* Begin *

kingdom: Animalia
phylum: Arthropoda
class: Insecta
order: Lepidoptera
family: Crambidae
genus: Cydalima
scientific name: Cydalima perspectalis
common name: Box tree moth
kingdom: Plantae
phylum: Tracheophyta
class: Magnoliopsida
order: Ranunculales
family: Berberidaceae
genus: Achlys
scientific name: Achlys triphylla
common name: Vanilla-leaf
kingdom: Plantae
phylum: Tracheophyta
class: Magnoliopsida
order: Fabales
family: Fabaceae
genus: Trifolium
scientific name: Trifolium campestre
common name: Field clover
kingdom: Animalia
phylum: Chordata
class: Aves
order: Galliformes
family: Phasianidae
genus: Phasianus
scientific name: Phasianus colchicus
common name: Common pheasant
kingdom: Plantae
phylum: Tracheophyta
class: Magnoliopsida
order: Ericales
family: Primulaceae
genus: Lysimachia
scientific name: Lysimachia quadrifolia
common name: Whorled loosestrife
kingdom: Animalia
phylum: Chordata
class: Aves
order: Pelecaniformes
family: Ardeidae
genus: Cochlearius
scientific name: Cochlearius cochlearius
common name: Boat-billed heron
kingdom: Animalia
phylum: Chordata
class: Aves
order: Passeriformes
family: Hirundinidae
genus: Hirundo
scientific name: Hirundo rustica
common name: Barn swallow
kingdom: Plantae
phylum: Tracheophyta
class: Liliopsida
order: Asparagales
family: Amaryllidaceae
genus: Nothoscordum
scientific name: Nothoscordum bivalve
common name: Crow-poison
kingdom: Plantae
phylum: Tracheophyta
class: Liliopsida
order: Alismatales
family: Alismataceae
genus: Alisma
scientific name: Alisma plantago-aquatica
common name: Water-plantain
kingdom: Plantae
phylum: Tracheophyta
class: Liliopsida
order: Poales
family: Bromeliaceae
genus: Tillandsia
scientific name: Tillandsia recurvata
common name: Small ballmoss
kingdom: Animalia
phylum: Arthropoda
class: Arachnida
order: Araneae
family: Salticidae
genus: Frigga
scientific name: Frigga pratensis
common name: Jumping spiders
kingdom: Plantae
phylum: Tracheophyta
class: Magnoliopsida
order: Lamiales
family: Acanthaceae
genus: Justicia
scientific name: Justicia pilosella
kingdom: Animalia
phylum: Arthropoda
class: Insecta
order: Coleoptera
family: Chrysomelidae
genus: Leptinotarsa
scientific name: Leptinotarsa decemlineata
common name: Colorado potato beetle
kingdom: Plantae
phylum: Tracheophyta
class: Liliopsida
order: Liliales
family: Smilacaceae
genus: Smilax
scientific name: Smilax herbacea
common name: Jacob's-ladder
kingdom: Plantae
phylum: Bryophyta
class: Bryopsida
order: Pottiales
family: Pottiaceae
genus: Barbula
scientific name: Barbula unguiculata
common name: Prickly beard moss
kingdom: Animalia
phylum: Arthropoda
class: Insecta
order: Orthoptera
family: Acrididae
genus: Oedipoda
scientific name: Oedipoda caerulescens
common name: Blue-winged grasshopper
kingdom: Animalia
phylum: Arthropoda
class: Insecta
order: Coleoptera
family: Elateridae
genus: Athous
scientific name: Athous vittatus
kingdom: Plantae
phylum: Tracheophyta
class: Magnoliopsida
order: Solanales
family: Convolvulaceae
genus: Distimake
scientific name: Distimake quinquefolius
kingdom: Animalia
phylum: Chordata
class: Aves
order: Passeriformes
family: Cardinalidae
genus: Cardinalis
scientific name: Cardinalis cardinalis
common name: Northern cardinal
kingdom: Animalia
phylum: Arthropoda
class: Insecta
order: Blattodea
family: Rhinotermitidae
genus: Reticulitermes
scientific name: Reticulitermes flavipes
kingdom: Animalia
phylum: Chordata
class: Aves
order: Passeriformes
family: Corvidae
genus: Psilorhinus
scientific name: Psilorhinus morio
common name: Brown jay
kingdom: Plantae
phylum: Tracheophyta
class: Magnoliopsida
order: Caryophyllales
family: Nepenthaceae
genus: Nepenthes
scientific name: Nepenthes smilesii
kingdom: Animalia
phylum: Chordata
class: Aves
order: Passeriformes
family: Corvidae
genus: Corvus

* End *

> _PROBLEM DESCRIPTION_: Edit the material above by changing every "common name" to "vernacular name" and leaving all other text as it stands.

> _FINAL RESULT_:
kingdom: Animalia
phylum: Arthropoda
class: Insecta
order: Lepidoptera
family: Crambidae
genus: Cydalima
scientific name: Cydalima perspectalis
vernacular name: Box tree moth
kingdom: Plantae
phylum: Tracheophyta
class: Magnoliopsida
order: Ranunculales
family: Berberidaceae
genus: Achlys
scientific name: Achlys triphylla
vernacular name: Vanilla-leaf
kingdom: Plantae
phylum: Tracheophyta
class: Magnoliopsida
order: Fabales
family: Fabaceae
genus: Trifolium
scientific name: Trifolium campestre
vernacular name: Field clover
kingdom: Animalia
phylum: Chordata
class: Aves
order: Galliformes
family: Phasianidae
genus: Phasianus
scientific name: Phasianus colchicus
vernacular name: Common pheasant
kingdom: Plantae
phylum: Tracheophyta
class: Magnoliopsida
order: Ericales
family: Primulaceae
genus: Lysimachia
scientific name: Lysimachia quadrifolia
vernacular name: Whorled loosestrife
kingdom: Animalia
phylum: Chordata
class: Aves
order: Pelecaniformes
family: Ardeidae
genus: Cochlearius
scientific name: Cochlearius cochlearius
vernacular name: Boat-billed heron
kingdom: Animalia
phylum: Chordata
class: Aves
order: Passeriformes
family: Hirundinidae
genus: Hirundo
scientific name: Hirundo rustica
vernacular name: Barn swallow
kingdom: Plantae
phylum: Tracheophyta
class: Liliopsida
order: Asparagales
family: Amaryllidaceae
genus: Nothoscordum
scientific name: Nothoscordum bivalve
vernacular name: Crow-poison
kingdom: Plantae
phylum: Tracheophyta
class: Liliopsida
order: Alismatales
family: Alismataceae
genus: Alisma
scientific name: Alisma plantago-aquatica
vernacular name: Water-plantain
kingdom: Plantae
phylum: Tracheophyta
class: Liliopsida
order: Poales
family: Bromeliaceae
genus: Tillandsia
scientific name: Tillandsia recurvata
vernacular name: Small ballmoss
kingdom: Animalia
phylum: Arthropoda
class: Arachnida
order: Araneae
family: Salticidae
genus: Frigga
scientific name: Frigga pratensis
vernacular name: Jumping spiders
kingdom: Plantae
phylum: Tracheophyta
class: Magnoliopsida
order: Lamiales
family: Acanthaceae
genus: Justicia
scientific name: Justicia pilosella
kingdom: Animalia
phylum: Arthropoda
class: Insecta
order: Coleoptera
family: Chrysomelidae
genus: Leptinotarsa
scientific name: Leptinotarsa decemlineata
vernacular name: Colorado potato beetle
kingdom: Plantae
phylum: Tracheophyta
class: Liliopsida
order: Liliales
family: Smilacaceae
genus: Smilax
scientific name: Smilax herbacea
vernacular name: Jacob's-ladder
kingdom: Plantae
phylum: Bryophyta
class: Bryopsida
order: Pottiales
family: Pottiaceae
genus: Barbula
scientific name: Barbula unguiculata
vernacular name: Prickly beard moss
kingdom: Animalia
phylum: Arthropoda
class: Insecta
order: Orthoptera
family: Acrididae
genus: Oedipoda
scientific name: Oedipoda caerulescens
vernacular name: Blue-winged grasshopper
kingdom: Animalia
phylum: Arthropoda
class: Insecta
order: Coleoptera
family: Elateridae
genus: Athous
scientific name: Athous vittatus
kingdom: Plantae
phylum: Tracheophyta
class: Magnoliopsida
order: Solanales
family: Convolvulaceae
genus: Distimake
scientific name: Distimake quinquefolius
kingdom: Animalia
phylum: Chordata
class: Aves
order: Passeriformes
family: Cardinalidae
genus: Cardinalis
scientific name: Cardinalis cardinalis
vernacular name: Northern cardinal
kingdom: Animalia
phylum: Arthropoda
class: Insecta
order: Blattodea
family: Rhinotermitidae
genus: Reticulitermes
scientific name: Reticulitermes flavipes
kingdom: Animalia
phylum: Chordata
class: Aves
order: Passeriformes
family: Corvidae
genus: Psilorhinus
scientific name: Psilorhinus morio
vernacular name: Brown jay
kingdom: Plantae
phylum: Tracheophyta
class: Magnoliopsida
order: Caryophyllales
family: Nepenthaceae
genus: Nepenthes
scientific name: Nepenthes smilesii
kingdom: Animalia
phylum: Chordata
class: Aves
order: Passeriformes
family: Corvidae
genus: Corvus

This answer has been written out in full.